Ahlam tem sete meses. Sua família tem sido deslocada todos os meses desde o início da guerra, em busca de segurança inexistente. Em estado de choque e com o corpo debilitado, Ahlam está gravemente desnutrida. Como muitos bebês em Gaza, seu sistema imunológico foi prejudicado por traumas, deslocamentos forçados constantes, falta de água limpa, higiene precária e escassez de alimentos.

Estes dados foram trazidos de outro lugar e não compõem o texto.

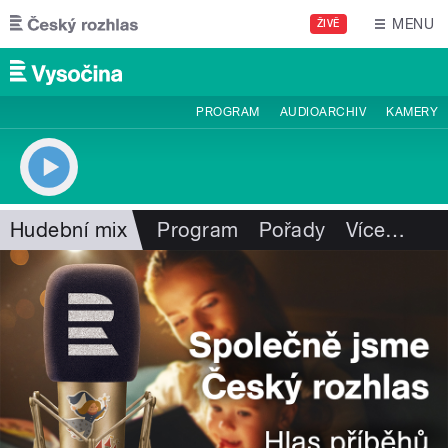
Přejít k hlavnímu obsahu
MENU
ŽIVĚ
PROGRAM
AUDIOARCHIV
KAMERY
Hudební mix
Program
Pořady
Více
…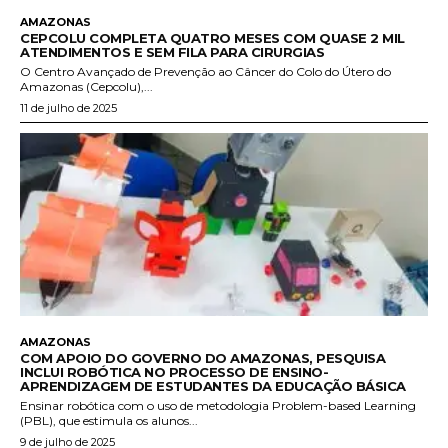
AMAZONAS
CEPCOLU COMPLETA QUATRO MESES COM QUASE 2 MIL
ATENDIMENTOS E SEM FILA PARA CIRURGIAS
O Centro Avançado de Prevenção ao Câncer do Colo do Útero do
Amazonas (Cepcolu),...
11 de julho de 2025
AMAZONAS
COM APOIO DO GOVERNO DO AMAZONAS, PESQUISA
INCLUI ROBÓTICA NO PROCESSO DE ENSINO-
APRENDIZAGEM DE ESTUDANTES DA EDUCAÇÃO BÁSICA
Ensinar robótica com o uso de metodologia Problem-based Learning
(PBL), que estimula os alunos...
9 de julho de 2025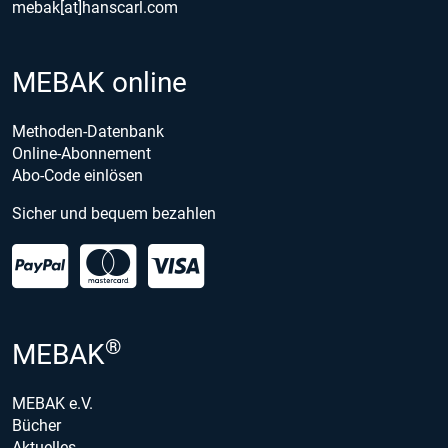
mebak[at]hanscarl.com
MEBAK online
Methoden-Datenbank
Online-Abonnement
Abo-Code einlösen
Sicher und bequem bezahlen
®
MEBAK
MEBAK e.V.
Bücher
Aktuelles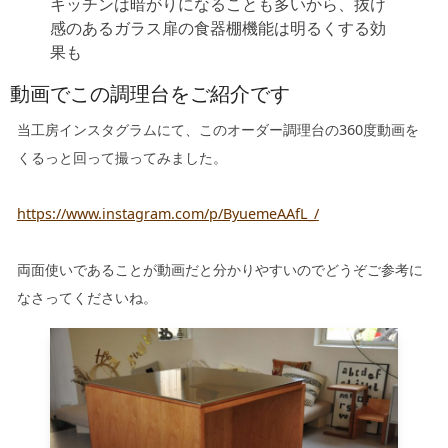
キッチンは暗がりになることも多いから、抜け
感のあるガラス扉の食器棚機能は明るくする効
果も
動画でこの調理台をご紹介です
当工房インスタグラムにて、このオーダー調理台の360度動画を
くるっと回って撮ってみました。
https://www.instagram.com/p/ByuemeAAfL_/
両面使いであることが動画だと分かりやすいのでどうぞご参考に
なさってくださいね。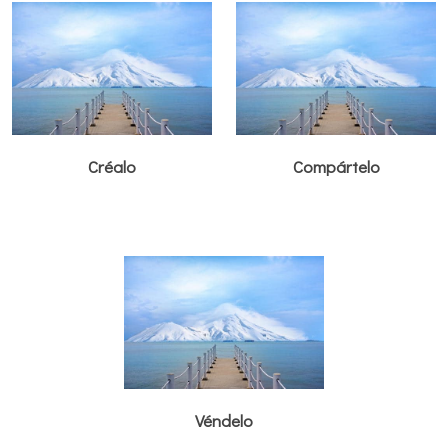
Créalo
Compártelo
Véndelo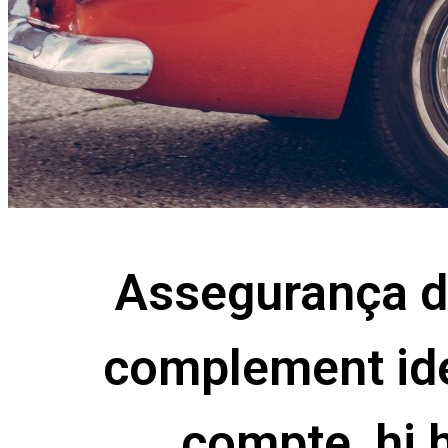
Assegurança de
complement ide
compte, hi h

Há muito poucos suprimentos terapêuticos para tratar crianças desnutridas, visto que há escassez de itens básicos em Gaza. As autoridades israelenses impuseram um cerco rígido, bloqueando a entrada de alimentos, medicamentos, suprimentos médicos e nutricionais e materiais de higiene, incluindo sabão. Embora o cerco seja ocasionalmente aliviado, a UNRWA (a maior organização humanitária em Gaza) não tem permissão para trazer ajuda humanitária desde 2 de março.
Na semana passada, Salam, outro bebê desnutrido, morreu. Ele tinha apenas alguns meses de vida. Quando finalmente chegou à clínica da UNRWA, já era tarde demais.
Enquanto isso, oito crianças que aguardavam na fila para receber apoio terapêutico para desnutrição foram mortas quando as forças israelenses atacaram a clínica onde estavam hospedadas. Uma das minhas colegas, que passou de carro pela clínica alguns minutos depois, me contou que viu mães olhando para o abismo, chorando silenciosamente, assim como Adão.
Por que bebês deveriam morrer de desnutrição no século XXI, especialmente quando isso é totalmente evitável?
Na UNRWA, temos mais de 6 mil caminhões com alimentos, suprimentos de higiene e medicamentos aguardando do lado de fora de Gaza. A ajuda será destinada principalmente a meninas como Ahlam. A UNRWA também conta com mais de 1.000 profissionais de saúde que podem fornecer serviços nutricionais especializados para crianças.
Em meio à transmissão diária ao vivo dos horrores de Gaza em nossas telas, não podemos deixar de nos perguntar: quantos Ahlam e Salam mais terão que morrer antes que alguma ação seja tomada? Quanto tempo mais até que um cessar-fogo seja alcançado para que as bombas parem de cair sobre crianças emaciadas e moribundas?